Un café avec…Dr Amal Chabach

ALM : Est-ce que tu iras voter le 25 novembre ?
Bien sûr que oui (rires). C’est un devoir qui incombe à tous les Marocains. D’ailleurs, je suis de très près la campagne électorale à travers les médias. Mais il faut dire que moi et la politique, c’est tout une histoire. On m’a proposé d’être membre d’un parti politique mais j’ai tout de suite refusé car je suis contre toute vision centriste.

Pour qui vas-tu voter ?
Mmm .. Je n’ai pas encore fait mon choix. De toutes les manières, je ne dévoilerai pas l’identité de mon élu.

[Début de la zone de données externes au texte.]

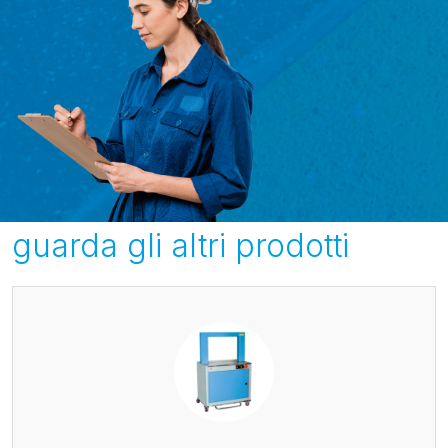
guarda gli altri prodotti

Tu animes plusieurs émissions à la radio et à la télé. Comment vis-tu ta célébrité ?
Je ne me considère pas comme une personne célèbre ou populaire. Je suis moi-même. J’ai un rôle à jouer qui est de communiquer et d’aider les gens qui ont des problèmes dans leur vie privée. Je mets ma petite graine pour l’épanouissement de nos citoyens.

En tant que sexologue et thérapeute, tu règles les problèmes des gens. Mais qui les règle pour toi ?
Très bonne question ( rires). Je n’aime pas le mot «problème» qui est négatif et bloquant. Je préfère plutôt le terme «challenge» qui est plus optimiste. Quand j’ai des problèmes, je me tourne vers mes amis et ma famille. Il faut dire que lorsque l’on est en groupe, on règle plus facilement ses problèmes. Je fais en sorte d’être au mieux de moi-même car si je ne vais pas bien, comment pourrai-je aider les gens à aller mieux. Et comme le dit le proverbe français «La plus belle fille du monde ne peut donner que ce qu’elle a».

Que penses- tu de l’introduction du préservatif féminin au Maroc ?
Le préservatif féminin n’a pas connu de succès en Europe pour la simple raison qu’il n’est pas pratique. Au Maroc, je ne pense pas que la commercialisation de ce préservatif va changer les choses. Ce qui est le plus important c’est d’éduquer et de responsabiliser les citoyens. Il faut que les Marocains changent de comportement. D’où l’importance de l’éducation sexuelle.

Les Marocains sont-ils toujours aussi frustrés sur le plan sexuel ?
Je n’utiliserais pas le mot frustré. Les Marocains et Marocaines sont en souffrance dans leur sexualité. Ils n’ont pas de repère, ils sont perdus. Le «surmoi» les empêche de ne pas faire plein de choses. Une bonne partie des Marocains n’arrivent pas à avoir une sexualité épanouie.

Selon de récentes études scientifiques, en s’embrassant, on perd 2 à 3 calories par minute. Qu’en penses-tu ?
Je trouve qu’il est stupide d’utiliser l’autre pour atteindre un objectif. Si on embrasse son partenaire, on doit le faire par amour ou par plaisir et non pas dans la finalité de perdre des kilos.